They were the foot soldiers in the early days of the United Farm Workers, then known as the National Farm Workers Association. Their actions laid the foundation for much of the Chicano movement of the 1960s and ‘70s.
The oral histories 0f Bobby de la Cruz, Carmen Hernández, María and Antonia Saludado, Jose Serda and Richard Chávez were collected decades ago and are part of the archives of California State University, Northridge’s Tom & Ethel Bradley Center. Those very personal stories have been turned into dramatizations by CSUN students available on YouTube for a new generation to learn from.
“The intention is to highlight some of the people whose stories are not traditionally told,” said journalism professor José Luis Benavides, director of the Bradley Center, which is housed in CSUN’s University Library. “We know the stories of people like César Chávez and Dolores Huerta, but it isn’t very often that we hear the stories of those on the ground who did so much of the work. These stories are very moving and are the personal histories of people who did not know the impact they had.
“It was key for us to make sure that people realized that El Movimiento (the Chicano Movement) was possible because of people like the ones whose oral histories we shared, not necessarily because of the leadership alone,” he said.
Many of the oral histories were taken nearly 30 years ago when CSUN hosted a conference for the union’s early organizers. Dozens of those organizers were interviewed about their lives and the union’s early days. Many of the oral histories, some hours long, were on tape and are not yet transcribed, while others have only been partially transcribed.
In choosing which oral histories to tell, Benavides and theater lecturer Doug Kaback looked for stories they thought would resonate with young people.
“We wanted to hear stories that reflected the stories of young people right now, and would be impactful when read by our students,” Benavides said.
Kaback said adapting oral histories “is tricky.”

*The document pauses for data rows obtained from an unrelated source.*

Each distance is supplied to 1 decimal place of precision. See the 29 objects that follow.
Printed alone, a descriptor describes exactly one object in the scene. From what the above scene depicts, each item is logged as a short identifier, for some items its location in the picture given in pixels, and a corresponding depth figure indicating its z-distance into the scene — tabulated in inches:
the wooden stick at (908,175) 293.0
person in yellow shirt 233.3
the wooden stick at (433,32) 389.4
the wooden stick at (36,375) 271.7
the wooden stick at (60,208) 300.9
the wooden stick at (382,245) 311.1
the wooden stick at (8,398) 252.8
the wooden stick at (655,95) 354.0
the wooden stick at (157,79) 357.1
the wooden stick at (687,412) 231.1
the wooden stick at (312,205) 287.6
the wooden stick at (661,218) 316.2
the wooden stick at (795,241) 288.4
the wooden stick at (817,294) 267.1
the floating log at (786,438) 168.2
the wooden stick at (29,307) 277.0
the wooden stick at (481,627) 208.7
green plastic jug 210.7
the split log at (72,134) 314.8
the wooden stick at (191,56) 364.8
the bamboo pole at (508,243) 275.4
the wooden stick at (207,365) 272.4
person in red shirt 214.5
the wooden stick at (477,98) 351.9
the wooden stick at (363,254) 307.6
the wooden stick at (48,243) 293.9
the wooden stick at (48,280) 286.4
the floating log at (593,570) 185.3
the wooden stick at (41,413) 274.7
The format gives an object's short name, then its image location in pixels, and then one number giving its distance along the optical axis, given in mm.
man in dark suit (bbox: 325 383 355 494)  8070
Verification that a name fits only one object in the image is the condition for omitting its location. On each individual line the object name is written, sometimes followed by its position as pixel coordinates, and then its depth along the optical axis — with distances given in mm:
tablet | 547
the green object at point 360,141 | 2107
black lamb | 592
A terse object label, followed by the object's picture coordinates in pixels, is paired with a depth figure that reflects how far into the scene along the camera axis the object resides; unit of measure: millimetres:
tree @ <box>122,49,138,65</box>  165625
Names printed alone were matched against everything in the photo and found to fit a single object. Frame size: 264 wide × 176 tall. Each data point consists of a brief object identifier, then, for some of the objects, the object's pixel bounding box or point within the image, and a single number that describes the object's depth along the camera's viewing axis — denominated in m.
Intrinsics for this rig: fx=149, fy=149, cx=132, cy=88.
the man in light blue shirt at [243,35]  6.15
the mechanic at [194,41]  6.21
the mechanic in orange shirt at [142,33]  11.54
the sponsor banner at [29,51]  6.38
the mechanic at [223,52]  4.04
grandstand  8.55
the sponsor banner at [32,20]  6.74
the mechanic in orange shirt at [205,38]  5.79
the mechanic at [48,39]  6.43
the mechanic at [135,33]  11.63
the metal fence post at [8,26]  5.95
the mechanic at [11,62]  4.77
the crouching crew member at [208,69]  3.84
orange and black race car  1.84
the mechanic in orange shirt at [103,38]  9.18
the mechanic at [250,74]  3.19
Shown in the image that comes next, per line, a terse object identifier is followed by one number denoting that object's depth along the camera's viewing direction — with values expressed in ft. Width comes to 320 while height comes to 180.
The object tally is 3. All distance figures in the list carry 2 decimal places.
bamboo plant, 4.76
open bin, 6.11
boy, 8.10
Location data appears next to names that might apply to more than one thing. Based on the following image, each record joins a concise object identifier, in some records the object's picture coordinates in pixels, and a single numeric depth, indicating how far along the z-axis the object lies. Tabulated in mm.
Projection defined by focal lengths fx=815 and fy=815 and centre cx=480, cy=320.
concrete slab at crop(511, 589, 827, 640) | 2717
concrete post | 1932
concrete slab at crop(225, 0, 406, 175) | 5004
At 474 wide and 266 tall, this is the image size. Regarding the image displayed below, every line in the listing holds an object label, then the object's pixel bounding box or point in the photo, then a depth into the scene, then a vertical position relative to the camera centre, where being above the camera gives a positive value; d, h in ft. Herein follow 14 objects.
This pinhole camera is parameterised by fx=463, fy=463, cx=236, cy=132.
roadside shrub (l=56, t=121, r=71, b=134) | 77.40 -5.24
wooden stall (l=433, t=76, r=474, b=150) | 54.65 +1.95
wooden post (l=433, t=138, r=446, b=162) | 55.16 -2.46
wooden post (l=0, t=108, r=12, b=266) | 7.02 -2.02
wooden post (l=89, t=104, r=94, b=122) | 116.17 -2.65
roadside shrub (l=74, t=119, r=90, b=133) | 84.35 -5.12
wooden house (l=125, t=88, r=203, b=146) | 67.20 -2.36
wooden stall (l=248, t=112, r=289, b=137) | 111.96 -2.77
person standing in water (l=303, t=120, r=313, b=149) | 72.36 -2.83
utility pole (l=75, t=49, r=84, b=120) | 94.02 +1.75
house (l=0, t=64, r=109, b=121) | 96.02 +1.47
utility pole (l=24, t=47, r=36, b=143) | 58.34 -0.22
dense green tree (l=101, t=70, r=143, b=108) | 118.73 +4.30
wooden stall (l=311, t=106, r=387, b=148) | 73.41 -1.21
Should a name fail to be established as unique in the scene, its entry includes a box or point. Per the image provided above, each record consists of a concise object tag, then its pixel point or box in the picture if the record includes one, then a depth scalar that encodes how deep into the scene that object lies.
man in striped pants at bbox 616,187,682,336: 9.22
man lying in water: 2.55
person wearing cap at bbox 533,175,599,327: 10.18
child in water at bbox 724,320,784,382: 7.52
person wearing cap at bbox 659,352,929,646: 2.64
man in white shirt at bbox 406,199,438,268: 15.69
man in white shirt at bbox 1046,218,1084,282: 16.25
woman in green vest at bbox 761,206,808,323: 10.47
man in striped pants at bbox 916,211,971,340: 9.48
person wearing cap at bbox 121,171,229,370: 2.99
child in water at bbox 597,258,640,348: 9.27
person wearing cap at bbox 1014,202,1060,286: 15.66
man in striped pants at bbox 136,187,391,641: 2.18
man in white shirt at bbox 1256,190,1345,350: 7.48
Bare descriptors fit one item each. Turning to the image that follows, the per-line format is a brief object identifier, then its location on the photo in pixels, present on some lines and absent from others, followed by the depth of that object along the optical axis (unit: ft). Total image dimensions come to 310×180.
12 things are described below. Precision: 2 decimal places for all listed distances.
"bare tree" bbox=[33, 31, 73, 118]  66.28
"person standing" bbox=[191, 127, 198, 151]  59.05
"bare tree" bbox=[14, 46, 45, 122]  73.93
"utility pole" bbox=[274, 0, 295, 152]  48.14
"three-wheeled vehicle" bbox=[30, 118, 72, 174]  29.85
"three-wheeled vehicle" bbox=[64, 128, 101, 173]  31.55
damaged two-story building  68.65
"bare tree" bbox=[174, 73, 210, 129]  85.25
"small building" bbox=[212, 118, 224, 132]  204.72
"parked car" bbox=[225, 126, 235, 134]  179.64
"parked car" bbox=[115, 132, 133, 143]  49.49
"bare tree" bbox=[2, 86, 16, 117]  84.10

“But we had an important objective—creating accessibility to these incredible stories of ordinary people who introduced El Movimiento and dedicated themselves to la causa,” Kaback said. “The goal was to take this raw material—the oral histories—and create something that could live on the Bradley Center website and elsewhere that could be watched by young and old alike.”
Benavides and Kaback selected a handful of the oral histories to be dramatized: de la Cruz, who, with his mother, were organizers during the union’s early days; Hernández, whose parents were active in the union and who later ended up working for the UFW; the Saludado sisters, who organized farmworkers during the union first major strike; Serda, who worked from the inside to organize workers; and Chávez, César’s brother.
Kaback adapted their stories into a dramatization that was read by CSUN theater students Eileen Ávalos as Antonia Saludado; Nicolás Guerrero as Richard Chávez; Alejandra Guzmán as Carmen Hernández; Ruby Hernández as María Saludado; Aldeir Vázquez as Jose Serda; and Jesús Venegas Vázquez as Bobby de la Cruz.
The performances were captured and edited by a team of multimedia students from CSUN’s IntersectLA, a student-run creative services and strategy agency, and overseen by art professor Joe Bautista. Marta Valier, a researcher in the Bradley Center, curated photographs, taken by Emmon Clarke and John Kouns, from the center’s Farmworker Movement Collection to serve as backdrops to the stories being told. Clarke and Kouns were among the only professional photographers to captured the union’s early days.
What the CSUN team created is a three-part series, “CSUN Farmworker Oral History Dramatization,” on YouTube that chronicles the experiences of de la Cruz, Carmen Hernández, the Saludado sisters, Serda and Richard Chávez as they initially joined the union, became organizers and the work they did during the union’s grape boycott, which took 58 months to resolve.
“It has been very creatively motivating to work on this because of the creative liberties and the incredible weight of the subject,” said cinema and television arts student Josh Mortenson, who edited the videos. “I’m so grateful that I was able to help in these stories.”
Benavides and Kaback said they hope the videos draw attention to the real lives of the people involved in the early days of the farmworkers’ movement in a way that makes the history relevant to today’s generation.
“Hopefully, we touched people’s emotions,” Benavides said. “It’s emotions that really drive people’s interest in something. Hopefully, we’ve drawn their interest in this important part of our history.”
The Tom & Ethel Bradley Center’s archives contain over one million images from Los Angeles-based freelance and independent photographers between the 1930s to the present. The core of the center’s archive is a large collection of photographs produced by African-American photojournalists. Oral histories, manuscripts and other ephemeral materials support the photographic collection.
The archives contain more than 70 oral histories from African American photographers, civil rights leaders and organizers, individuals involved with the history of Los Angeles, journalism, the group Mexicans in Exile and the United Farm Workers, as well as the personal papers of many individuals and organizations. The center’s Border Studies Collection examines the issues surrounding the border between the United States and Mexico.